TASK STATEMENT
Rewrite the text of all the records below, replacing "Доставка" with "Курьерская доставка" and leaving everything else unchanged. Leave the pictures out of your answer.
■ ■ ■
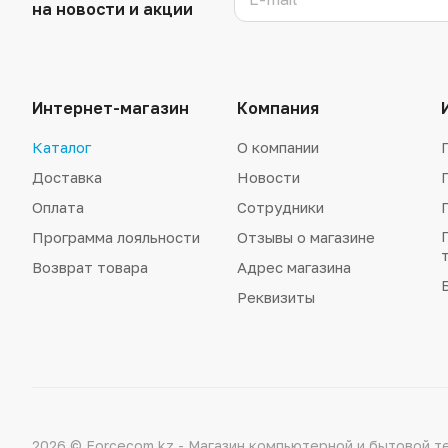
на новости и акции
Интернет-магазин
Компания
Каталог
О компании
Доставка
Новости
Оплата
Сотрудники
Программа лояльности
Отзывы о магазине
Возврат товара
Адрес магазина
Реквизиты
2026 © Forcecom.kz - Магазин компьютерной и бытовой т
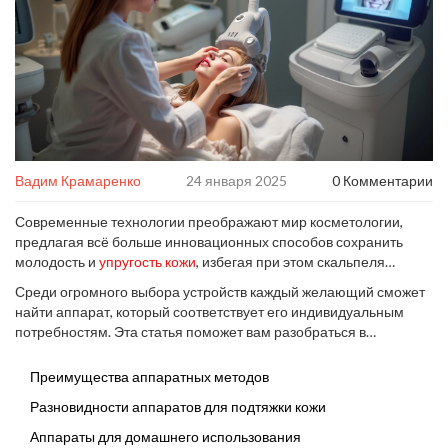
Вадим Крамаренко
24 января 2025
0 Комментарии
Современные технологии преображают мир косметологии,
предлагая всё больше инновационных способов сохранить
молодость и
упругость кожи
, избегая при этом скальпеля
хирурга. Аппаратные методы для подтяжки и омоложения кожи
Среди огромного выбора устройств каждый желающий сможет
лица становятся всё более доступными и действенными.
найти аппарат, который соответствует его индивидуальным
потребностям. Эта статья поможет вам разобраться в
многообразии таких приборов и выбрать наиболее
подходящий.
Преимущества аппаратных методов
Разновидности аппаратов для подтяжки кожи
Аппараты для домашнего использования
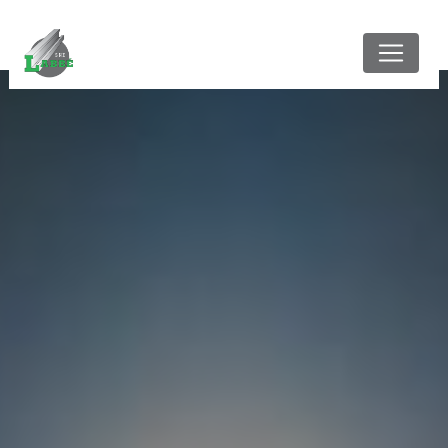
Panneau de gestion des cookies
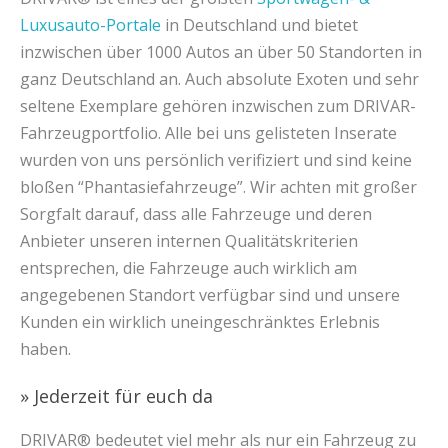
Luxusauto-Portale
in Deutschland und bietet
inzwischen über 1000 Autos an über 50 Standorten in
ganz Deutschland an. Auch absolute Exoten und sehr
seltene Exemplare gehören inzwischen zum DRIVAR-
Fahrzeugportfolio. Alle bei uns gelisteten Inserate
wurden von uns persönlich verifiziert und sind keine
bloßen “Phantasiefahrzeuge”. Wir achten mit großer
Sorgfalt darauf, dass alle Fahrzeuge und deren
Anbieter unseren internen Qualitätskriterien
entsprechen, die Fahrzeuge auch wirklich am
angegebenen Standort verfügbar sind und unsere
Kunden ein wirklich uneingeschränktes Erlebnis
haben.
» Jederzeit für euch da
DRIVAR® bedeutet viel mehr als nur ein Fahrzeug zu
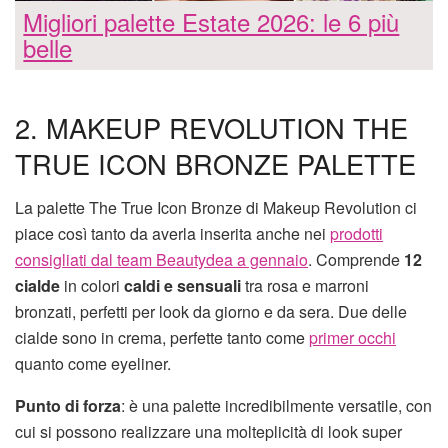
Migliori palette Estate 2026: le 6 più
belle
2. MAKEUP REVOLUTION THE
TRUE ICON BRONZE PALETTE
La palette The True Icon Bronze di Makeup Revolution ci
piace così tanto da averla inserita anche nei
prodotti
consigliati dal team Beautydea a gennaio
. Comprende
12
cialde
in colori
caldi e sensuali
tra rosa e marroni
bronzati, perfetti per look da giorno e da sera. Due delle
cialde sono in crema, perfette tanto come
primer occhi
quanto come eyeliner.
Punto di forza
: è una palette incredibilmente versatile, con
cui si possono realizzare una molteplicità di look super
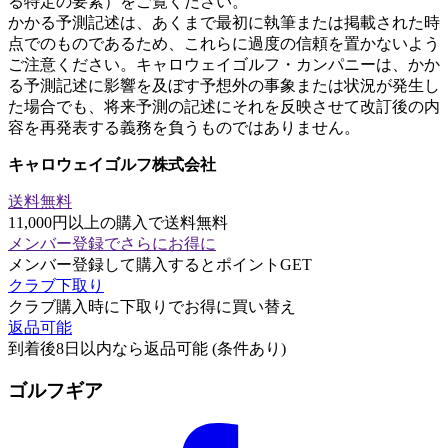
る特定の要素）をご覧ください。
かかる予測記述は、あくまで最初に執筆または掲載された時
点でのものであるため、これらに過度の信頼を置かないよう
ご注意ください。キャロウェイゴルフ・カンパニーは、かか
る予測記述に影響を及ぼす予想外の事象または状況が発生し
た場合でも、将来予測の記述にそれを反映させて改訂後の内
容を再発表する義務を負うものではありません。
キャロウェイゴルフ株式会社
送料無料
11,000円以上の購入で送料無料
メンバー登録でさらにお得に
メンバー登録して購入するとポイントGET
クラブ下取り
クラブ購入時に下取りでお得に買い替え
返品可能
到着後8日以内なら返品可能 (条件あり)
ゴルフギア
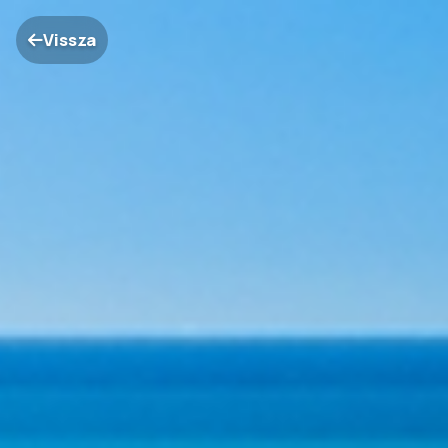
Vissza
■ ■ ■
WRITTEN REPLY
на новости и акции
Интернет-магазин
Компания
Каталог
О компании
Курьерская доставка
Новости
Оплата
Сотрудники
Программа лояльности
Отзывы о магазине
Возврат товара
Адрес магазина
Реквизиты
2026 © Forcecom.kz - Магазин компьютерной и бытовой т
Вадим Крамаренко
24 января 2025
0 Комментарии
Современные технологии преображают мир косметологии,
предлагая всё больше инновационных способов сохранить
молодость и
упругость кожи
, избегая при этом скальпеля
хирурга. Аппаратные методы для подтяжки и омоложения кожи
Среди огромного выбора устройств каждый желающий сможет
лица становятся всё более доступными и действенными.
найти аппарат, который соответствует его индивидуальным
потребностям. Эта статья поможет вам разобраться в
многообразии таких приборов и выбрать наиболее
подходящий.
Преимущества аппаратных методов
Разновидности аппаратов для подтяжки кожи
Аппараты для домашнего использования
Panneau de gestion des cookies
Luxusauto-Portale
in Deutschland und bietet
inzwischen über 1000 Autos an über 50 Standorten in
ganz Deutschland an. Auch absolute Exoten und sehr
seltene Exemplare gehören inzwischen zum DRIVAR-
Fahrzeugportfolio. Alle bei uns gelisteten Inserate
wurden von uns persönlich verifiziert und sind keine
bloßen “Phantasiefahrzeuge”. Wir achten mit großer
Sorgfalt darauf, dass alle Fahrzeuge und deren
Anbieter unseren internen Qualitätskriterien
entsprechen, die Fahrzeuge auch wirklich am
angegebenen Standort verfügbar sind und unsere
Kunden ein wirklich uneingeschränktes Erlebnis
haben.
» Jederzeit für euch da
DRIVAR® bedeutet viel mehr als nur ein Fahrzeug zu
Migliori palette Estate 2026: le 6 più
belle
2. MAKEUP REVOLUTION THE
TRUE ICON BRONZE PALETTE
La palette The True Icon Bronze di Makeup Revolution ci
piace così tanto da averla inserita anche nei
prodotti
consigliati dal team Beautydea a gennaio
. Comprende
12
cialde
in colori
caldi e sensuali
tra rosa e marroni
bronzati, perfetti per look da giorno e da sera. Due delle
cialde sono in crema, perfette tanto come
primer occhi
quanto come eyeliner.
Punto di forza
: è una palette incredibilmente versatile, con
cui si possono realizzare una molteplicità di look super
る特定の要素）をご覧ください。
かかる予測記述は、あくまで最初に執筆または掲載された時
点でのものであるため、これらに過度の信頼を置かないよう
ご注意ください。キャロウェイゴルフ・カンパニーは、かか
る予測記述に影響を及ぼす予想外の事象または状況が発生し
た場合でも、将来予測の記述にそれを反映させて改訂後の内
容を再発表する義務を負うものではありません。
キャロウェイゴルフ株式会社
送料無料
11,000円以上の購入で送料無料
メンバー登録でさらにお得に
メンバー登録して購入するとポイントGET
クラブ下取り
クラブ購入時に下取りでお得に買い替え
返品可能
到着後8日以内なら返品可能 (条件あり)
ゴルフギア
Vissza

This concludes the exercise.